====== RECORDS FOR PROCESSING ======

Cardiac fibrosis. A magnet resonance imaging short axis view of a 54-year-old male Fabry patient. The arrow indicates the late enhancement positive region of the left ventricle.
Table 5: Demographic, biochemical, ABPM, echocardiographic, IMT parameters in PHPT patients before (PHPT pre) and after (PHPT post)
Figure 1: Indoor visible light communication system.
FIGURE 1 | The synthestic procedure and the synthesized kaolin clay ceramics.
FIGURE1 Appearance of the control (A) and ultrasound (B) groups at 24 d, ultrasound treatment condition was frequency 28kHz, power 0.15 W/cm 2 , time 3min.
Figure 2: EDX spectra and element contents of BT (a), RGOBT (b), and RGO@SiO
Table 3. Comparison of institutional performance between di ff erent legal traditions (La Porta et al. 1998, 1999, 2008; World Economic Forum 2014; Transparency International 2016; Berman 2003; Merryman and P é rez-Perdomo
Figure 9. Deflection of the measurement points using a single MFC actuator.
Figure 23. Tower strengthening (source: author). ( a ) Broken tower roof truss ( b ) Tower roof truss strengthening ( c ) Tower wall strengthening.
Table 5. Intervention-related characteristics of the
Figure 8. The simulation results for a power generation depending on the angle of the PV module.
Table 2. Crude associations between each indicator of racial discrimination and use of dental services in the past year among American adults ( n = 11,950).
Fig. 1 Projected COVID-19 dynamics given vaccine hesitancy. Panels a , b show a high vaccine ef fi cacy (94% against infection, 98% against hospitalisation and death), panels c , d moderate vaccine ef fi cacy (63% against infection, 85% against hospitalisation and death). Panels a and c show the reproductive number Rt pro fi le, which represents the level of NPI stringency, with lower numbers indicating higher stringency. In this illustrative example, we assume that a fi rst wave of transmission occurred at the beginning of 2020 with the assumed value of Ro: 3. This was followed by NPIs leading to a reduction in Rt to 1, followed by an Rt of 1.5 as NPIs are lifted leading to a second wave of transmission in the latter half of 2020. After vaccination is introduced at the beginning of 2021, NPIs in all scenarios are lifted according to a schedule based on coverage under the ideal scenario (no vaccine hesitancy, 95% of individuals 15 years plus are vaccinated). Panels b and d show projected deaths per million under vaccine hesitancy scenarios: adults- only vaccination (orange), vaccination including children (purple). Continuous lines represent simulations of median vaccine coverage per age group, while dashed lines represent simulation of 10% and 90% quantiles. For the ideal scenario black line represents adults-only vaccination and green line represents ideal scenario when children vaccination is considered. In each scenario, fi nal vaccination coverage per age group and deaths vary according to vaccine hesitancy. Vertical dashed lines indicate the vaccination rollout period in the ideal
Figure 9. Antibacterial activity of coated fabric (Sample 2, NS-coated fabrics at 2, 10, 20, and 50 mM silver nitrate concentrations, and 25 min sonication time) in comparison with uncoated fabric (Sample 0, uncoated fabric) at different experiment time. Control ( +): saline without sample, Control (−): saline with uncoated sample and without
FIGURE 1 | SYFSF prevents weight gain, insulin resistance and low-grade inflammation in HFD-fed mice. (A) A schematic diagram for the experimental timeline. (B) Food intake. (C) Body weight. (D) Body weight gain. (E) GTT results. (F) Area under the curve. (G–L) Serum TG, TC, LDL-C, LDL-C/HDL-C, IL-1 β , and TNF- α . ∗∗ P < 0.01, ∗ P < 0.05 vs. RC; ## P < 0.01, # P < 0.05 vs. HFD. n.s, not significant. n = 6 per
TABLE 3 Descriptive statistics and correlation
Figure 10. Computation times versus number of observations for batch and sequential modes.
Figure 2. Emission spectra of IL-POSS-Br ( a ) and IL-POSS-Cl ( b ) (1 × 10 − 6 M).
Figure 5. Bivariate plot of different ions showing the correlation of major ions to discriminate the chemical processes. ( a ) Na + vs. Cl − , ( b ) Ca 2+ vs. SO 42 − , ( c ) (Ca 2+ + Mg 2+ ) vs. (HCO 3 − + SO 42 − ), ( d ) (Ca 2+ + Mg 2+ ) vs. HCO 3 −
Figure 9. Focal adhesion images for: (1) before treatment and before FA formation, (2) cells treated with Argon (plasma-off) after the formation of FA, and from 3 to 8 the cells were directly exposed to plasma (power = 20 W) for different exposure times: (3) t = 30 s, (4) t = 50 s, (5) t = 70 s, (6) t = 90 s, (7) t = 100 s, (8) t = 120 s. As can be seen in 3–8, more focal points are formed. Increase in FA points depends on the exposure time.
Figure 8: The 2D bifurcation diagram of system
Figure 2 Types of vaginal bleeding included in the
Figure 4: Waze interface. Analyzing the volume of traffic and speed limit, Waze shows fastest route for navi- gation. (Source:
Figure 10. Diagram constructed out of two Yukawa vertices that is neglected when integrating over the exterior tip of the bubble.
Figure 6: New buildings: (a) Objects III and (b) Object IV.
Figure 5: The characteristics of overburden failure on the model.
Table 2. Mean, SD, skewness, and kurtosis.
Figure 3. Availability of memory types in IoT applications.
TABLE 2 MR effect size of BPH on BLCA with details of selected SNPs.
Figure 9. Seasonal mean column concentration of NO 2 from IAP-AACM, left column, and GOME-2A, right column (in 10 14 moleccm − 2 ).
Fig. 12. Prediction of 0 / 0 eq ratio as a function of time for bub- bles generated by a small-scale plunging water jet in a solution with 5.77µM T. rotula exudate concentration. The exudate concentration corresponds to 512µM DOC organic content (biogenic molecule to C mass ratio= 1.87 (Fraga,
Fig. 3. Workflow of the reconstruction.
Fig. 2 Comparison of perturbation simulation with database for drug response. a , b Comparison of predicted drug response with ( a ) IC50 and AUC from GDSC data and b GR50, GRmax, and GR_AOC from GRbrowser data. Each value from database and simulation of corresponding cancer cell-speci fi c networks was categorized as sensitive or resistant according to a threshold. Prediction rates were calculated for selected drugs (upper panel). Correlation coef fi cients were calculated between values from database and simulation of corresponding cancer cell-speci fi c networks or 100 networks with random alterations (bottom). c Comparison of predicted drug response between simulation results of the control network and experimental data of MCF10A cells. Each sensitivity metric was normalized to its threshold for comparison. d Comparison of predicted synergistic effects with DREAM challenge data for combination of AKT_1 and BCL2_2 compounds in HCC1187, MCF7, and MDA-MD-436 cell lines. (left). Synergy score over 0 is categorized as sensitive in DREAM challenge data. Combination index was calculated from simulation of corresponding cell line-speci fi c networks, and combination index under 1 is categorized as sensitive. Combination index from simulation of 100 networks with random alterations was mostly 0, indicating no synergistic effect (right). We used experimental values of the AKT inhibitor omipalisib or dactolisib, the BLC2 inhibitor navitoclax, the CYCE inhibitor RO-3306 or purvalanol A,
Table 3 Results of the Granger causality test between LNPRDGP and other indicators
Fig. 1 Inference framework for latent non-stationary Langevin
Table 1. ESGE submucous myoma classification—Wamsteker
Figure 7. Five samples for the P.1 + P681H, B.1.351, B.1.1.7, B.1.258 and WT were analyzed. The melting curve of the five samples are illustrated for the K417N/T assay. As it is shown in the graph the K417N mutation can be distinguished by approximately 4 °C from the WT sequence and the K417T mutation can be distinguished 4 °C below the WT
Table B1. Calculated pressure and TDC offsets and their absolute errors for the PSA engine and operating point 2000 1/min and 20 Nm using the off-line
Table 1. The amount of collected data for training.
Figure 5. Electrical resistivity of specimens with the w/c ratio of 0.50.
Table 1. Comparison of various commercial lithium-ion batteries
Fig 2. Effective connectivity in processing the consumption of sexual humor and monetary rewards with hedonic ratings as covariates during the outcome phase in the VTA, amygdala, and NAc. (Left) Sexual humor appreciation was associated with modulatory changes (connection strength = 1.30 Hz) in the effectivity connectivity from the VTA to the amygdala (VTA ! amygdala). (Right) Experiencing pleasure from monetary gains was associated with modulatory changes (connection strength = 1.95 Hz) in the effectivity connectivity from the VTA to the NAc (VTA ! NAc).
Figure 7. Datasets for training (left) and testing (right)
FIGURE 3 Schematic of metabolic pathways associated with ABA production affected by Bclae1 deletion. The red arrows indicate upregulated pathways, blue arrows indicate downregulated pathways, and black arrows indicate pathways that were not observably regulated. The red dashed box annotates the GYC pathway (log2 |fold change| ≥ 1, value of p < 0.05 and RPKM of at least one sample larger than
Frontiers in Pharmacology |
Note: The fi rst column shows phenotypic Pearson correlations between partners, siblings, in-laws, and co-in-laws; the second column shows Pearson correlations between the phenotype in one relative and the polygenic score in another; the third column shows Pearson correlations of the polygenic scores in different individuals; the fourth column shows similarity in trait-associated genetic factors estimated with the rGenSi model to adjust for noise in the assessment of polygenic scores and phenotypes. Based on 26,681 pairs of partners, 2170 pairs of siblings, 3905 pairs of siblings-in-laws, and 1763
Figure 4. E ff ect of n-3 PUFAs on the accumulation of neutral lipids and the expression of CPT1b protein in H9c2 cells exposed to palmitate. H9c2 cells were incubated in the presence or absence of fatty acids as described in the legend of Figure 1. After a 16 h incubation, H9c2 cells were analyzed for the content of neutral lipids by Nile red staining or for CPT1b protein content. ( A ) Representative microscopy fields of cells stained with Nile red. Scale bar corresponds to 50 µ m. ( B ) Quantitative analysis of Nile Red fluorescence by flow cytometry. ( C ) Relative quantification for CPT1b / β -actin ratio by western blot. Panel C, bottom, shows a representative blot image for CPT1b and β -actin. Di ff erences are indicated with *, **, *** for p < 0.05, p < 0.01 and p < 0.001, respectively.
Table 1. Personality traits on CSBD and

======

▶ **WORK REQUEST**
Only a number is expected here: how many lines of the records above contain "using".

▶ **ANSWER SPACE**
2